From all this, it follows that ethics in general and digital ethics in particular cannot be a mere add-on, an afterthought, a late-comer, an owl of Minerva that takes its flight only when the shades of night are gathering, only once digital innovation has taken place, and possibly bad solutions have been implemented, less good alternatives have been chosen, or mistakes have been made. Nor can it be a mere exercise of questioning. The building of critical awareness is important but it is also only one of the four tasks of a proper ethical approach to the design and governance of the digital. The other three are signalling that ethical problems matter, engaging with stakeholders affected by such ethical problems, and, above all, providing sharable solutions. Any ethical exercise that in the end fails to provide some acceptable recommendations is only a preamble. So digital ethics must inform strategies for the development and use of digital technologies from the very beginning, when changing the course of action is easier and less costly, in terms of resources and impact.

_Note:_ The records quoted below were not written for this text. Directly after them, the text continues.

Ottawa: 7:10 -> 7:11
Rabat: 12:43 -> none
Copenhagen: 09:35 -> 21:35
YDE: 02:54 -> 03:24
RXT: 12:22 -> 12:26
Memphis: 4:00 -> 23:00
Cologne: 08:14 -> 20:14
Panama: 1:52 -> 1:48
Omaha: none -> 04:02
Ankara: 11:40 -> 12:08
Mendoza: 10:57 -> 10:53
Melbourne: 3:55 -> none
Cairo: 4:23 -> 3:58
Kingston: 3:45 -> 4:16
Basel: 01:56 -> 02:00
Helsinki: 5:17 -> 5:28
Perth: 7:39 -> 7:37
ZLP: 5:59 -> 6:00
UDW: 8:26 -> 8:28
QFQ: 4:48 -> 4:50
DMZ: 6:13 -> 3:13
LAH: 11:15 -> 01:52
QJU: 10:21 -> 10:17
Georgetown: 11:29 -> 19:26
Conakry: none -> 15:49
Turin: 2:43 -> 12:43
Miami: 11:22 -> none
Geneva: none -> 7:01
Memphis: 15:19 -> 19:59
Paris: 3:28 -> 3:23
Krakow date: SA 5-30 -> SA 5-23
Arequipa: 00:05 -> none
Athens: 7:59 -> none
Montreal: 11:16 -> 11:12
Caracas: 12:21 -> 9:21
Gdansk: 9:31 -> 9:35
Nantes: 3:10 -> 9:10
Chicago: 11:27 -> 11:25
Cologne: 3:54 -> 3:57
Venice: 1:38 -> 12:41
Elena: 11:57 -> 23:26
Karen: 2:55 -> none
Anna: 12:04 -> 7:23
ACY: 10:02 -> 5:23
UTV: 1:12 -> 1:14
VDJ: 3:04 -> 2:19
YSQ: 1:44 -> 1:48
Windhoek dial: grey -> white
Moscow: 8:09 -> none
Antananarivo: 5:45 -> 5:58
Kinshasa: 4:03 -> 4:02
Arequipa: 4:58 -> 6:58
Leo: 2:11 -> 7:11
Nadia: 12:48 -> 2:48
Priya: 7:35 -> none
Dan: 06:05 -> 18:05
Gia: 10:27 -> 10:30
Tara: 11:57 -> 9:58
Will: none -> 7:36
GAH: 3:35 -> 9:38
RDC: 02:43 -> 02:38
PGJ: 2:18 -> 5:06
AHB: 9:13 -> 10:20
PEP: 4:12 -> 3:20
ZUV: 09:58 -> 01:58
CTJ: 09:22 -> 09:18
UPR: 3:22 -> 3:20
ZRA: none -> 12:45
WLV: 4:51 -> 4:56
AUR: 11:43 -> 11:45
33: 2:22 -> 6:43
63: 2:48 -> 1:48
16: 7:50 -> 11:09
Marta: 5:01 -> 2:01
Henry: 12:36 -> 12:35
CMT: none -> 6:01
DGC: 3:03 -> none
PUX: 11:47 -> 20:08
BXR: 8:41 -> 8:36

It must sit at the table of policy-making and decision-taking procedures from day one. For we must not only think twice but, most importantly, we must think before taking important steps. This is particularly relevant in the EU, where I have argued that soft ethics can be properly exercised and where SETI (science, engineering, technology and innovation) developments are crucial. If soft digital ethics can be a priority anywhere, this is certainly in Europe. We should adopt it as soon as possible.